Text block ->
──────────────────────────────

978 F.2d 1258
NOTICE: Sixth Circuit Rule 24(c) states that citation of unpublished dispositions is disfavored except for establishing res judicata, estoppel, or the law of the case and requires service of copies of cited unpublished dispositions of the Sixth Circuit.
Deborah K. BAKER and Thomas Baker, Plaintiffs-Appellants,
v.
The MEREDITH CORPORATION, Defendant-Appellee.
No. 91-2354.
United States Court of Appeals, Sixth Circuit.
Oct. 28, 1992.
Before KEITH, KENNEDY and NATANIEL R. JONES, Circuit Judges.
PER CURIAM.
Plaintiff, Deborah K. Baker, appeals summary judgment for Defendant, The Meredith Corporation ("WNEM"), on her claims of wrongful discharge and intentional infliction of emotional distress in this diversity case. Finding Baker's evidence insufficient, as a matter of law, to take these matters to a jury, we affirm the decision of the district court.
I. The Case
Baker began her employment with WNEM in June 1970 as a clerk/typist. At the time of her hiring, there was no discussion as to the duration of her employment. She signed no contract of employment. And she was neither told nor given anything in writing to the effect that her employment was terminable only for cause.
Throughout the course of her employment, Baker received written job appraisals from her various supervisors. Nowhere in these appraisals was termination only for cause mentioned. At no other time during her employment did Baker receive any written material specifically to this effect.
Through a series of promotions resulting from meritorious job performance, Baker attained the position of traffic administrator in 1988. In 1989, things soured for Baker at WNEM when she was assigned a new supervisor, Gary Rivard. The two simply did not get along.

──────────────────────────────

Extracted material ->
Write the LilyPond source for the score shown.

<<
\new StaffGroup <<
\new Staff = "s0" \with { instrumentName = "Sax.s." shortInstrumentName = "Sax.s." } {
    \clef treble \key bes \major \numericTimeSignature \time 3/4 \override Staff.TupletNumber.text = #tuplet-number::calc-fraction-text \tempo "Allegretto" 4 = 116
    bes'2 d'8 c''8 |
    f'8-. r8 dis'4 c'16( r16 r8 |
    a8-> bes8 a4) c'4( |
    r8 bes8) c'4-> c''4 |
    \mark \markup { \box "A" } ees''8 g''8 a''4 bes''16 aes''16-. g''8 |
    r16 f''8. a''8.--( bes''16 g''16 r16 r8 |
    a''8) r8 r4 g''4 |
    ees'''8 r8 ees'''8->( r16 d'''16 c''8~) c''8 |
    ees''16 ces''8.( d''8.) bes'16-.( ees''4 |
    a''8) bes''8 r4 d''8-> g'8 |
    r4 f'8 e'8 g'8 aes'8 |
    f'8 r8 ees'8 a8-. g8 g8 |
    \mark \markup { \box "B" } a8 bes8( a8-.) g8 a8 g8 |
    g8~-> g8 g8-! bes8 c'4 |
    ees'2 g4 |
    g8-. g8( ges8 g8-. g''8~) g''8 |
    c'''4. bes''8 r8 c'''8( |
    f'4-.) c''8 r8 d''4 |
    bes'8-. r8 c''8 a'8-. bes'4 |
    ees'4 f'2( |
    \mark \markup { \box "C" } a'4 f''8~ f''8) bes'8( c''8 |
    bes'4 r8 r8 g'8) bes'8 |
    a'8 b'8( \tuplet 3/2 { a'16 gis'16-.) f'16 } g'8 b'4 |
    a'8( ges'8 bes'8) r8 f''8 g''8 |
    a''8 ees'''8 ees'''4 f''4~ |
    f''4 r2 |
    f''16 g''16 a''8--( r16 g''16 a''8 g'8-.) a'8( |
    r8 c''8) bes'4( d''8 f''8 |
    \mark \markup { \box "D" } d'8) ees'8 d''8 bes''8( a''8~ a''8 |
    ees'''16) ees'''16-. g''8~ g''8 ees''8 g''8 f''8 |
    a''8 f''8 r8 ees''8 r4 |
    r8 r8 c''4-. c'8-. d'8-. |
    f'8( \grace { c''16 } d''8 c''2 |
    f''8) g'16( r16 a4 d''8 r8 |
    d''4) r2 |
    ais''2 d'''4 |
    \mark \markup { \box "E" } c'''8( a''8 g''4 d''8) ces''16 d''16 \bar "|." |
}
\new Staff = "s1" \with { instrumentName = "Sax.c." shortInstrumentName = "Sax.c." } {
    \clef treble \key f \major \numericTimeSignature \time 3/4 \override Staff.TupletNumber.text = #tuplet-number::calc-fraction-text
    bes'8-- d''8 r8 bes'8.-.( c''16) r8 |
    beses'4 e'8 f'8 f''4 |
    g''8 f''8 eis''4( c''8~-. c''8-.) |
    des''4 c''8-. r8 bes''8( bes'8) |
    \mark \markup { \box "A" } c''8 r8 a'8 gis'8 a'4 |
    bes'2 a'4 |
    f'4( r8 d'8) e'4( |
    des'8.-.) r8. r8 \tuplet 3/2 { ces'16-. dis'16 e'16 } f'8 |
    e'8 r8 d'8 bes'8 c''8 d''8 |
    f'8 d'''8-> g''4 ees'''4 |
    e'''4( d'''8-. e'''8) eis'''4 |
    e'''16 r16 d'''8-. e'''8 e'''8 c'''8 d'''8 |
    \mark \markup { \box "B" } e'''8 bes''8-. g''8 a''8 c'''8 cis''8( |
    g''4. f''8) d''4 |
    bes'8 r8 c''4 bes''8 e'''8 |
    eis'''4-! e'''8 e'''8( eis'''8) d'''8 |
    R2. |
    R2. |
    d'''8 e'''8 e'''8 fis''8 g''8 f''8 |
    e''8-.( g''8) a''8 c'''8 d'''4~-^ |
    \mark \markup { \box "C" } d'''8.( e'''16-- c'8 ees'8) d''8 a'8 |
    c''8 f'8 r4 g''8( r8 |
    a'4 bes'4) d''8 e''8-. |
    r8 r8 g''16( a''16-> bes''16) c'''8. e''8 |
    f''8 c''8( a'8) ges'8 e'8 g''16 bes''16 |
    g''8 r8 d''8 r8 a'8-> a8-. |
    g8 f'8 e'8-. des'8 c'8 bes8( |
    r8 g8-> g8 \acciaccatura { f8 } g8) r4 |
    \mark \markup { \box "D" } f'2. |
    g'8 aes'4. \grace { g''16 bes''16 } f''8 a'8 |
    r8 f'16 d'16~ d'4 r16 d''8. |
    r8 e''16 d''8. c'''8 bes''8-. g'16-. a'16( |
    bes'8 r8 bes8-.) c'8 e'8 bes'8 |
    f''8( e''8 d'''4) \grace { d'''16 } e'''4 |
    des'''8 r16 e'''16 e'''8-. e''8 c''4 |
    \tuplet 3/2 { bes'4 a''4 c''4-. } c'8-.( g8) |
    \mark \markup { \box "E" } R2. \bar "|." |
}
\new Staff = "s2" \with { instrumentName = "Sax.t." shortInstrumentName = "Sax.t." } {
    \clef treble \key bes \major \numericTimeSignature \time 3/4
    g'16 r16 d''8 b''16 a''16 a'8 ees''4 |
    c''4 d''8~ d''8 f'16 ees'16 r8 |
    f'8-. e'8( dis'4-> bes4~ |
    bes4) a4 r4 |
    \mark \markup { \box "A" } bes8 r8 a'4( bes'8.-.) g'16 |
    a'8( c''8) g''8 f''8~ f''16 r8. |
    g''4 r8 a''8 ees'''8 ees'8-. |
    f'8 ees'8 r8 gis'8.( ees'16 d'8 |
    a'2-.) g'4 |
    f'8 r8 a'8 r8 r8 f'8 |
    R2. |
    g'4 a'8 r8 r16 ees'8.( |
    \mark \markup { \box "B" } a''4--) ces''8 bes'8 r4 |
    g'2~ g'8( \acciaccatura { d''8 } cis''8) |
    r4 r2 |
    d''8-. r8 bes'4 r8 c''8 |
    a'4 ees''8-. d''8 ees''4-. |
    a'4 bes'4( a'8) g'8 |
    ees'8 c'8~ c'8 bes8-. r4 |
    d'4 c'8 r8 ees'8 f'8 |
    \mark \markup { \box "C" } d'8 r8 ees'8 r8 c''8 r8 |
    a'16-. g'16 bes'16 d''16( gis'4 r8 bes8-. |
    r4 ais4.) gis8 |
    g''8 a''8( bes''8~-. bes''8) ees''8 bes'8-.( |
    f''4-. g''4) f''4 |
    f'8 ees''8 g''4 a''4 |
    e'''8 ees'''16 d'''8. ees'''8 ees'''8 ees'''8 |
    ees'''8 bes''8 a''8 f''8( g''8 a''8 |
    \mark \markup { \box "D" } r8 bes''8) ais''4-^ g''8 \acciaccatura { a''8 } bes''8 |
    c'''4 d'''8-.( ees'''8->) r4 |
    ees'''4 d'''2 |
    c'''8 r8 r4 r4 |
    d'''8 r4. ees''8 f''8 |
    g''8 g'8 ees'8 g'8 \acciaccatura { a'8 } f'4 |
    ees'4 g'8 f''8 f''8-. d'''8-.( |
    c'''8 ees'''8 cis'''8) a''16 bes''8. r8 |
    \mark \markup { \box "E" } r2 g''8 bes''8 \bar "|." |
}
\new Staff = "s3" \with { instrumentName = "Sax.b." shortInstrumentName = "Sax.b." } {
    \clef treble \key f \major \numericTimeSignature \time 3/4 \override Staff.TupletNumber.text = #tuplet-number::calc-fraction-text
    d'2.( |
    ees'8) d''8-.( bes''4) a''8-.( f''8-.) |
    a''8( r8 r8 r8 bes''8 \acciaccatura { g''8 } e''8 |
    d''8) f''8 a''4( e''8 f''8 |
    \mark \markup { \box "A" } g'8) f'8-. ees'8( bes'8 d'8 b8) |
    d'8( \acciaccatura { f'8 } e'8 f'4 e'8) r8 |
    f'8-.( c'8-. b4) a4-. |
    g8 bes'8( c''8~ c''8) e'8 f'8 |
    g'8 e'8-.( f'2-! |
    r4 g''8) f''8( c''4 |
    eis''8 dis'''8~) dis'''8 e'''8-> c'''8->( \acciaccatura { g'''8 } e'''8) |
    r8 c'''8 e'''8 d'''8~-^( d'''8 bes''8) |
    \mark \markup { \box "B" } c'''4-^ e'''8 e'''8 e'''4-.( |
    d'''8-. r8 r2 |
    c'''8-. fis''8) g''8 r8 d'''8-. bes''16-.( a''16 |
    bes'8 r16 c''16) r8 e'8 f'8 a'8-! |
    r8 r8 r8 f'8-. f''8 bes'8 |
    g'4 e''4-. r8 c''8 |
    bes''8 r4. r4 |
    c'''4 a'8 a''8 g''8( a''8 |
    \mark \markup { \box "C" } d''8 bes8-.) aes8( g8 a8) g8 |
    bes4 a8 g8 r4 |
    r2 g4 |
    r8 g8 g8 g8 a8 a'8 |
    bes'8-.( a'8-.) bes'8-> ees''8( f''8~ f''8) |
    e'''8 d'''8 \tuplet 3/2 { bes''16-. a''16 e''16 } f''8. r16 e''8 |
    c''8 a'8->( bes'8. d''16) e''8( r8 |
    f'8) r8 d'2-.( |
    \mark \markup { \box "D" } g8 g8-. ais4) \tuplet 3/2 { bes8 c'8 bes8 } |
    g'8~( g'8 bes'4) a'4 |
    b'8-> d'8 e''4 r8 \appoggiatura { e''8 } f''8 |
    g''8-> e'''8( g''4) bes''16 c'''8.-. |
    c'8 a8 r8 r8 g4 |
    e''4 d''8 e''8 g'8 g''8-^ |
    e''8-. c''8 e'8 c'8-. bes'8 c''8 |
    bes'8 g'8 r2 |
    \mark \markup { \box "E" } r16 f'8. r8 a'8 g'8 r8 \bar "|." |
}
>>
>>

──────────────────────────────

Work instructions ->
According to the court opinion, what position did Deborah K. Baker attain at WNEM in 1988?

Written answer ->
She became traffic administrator.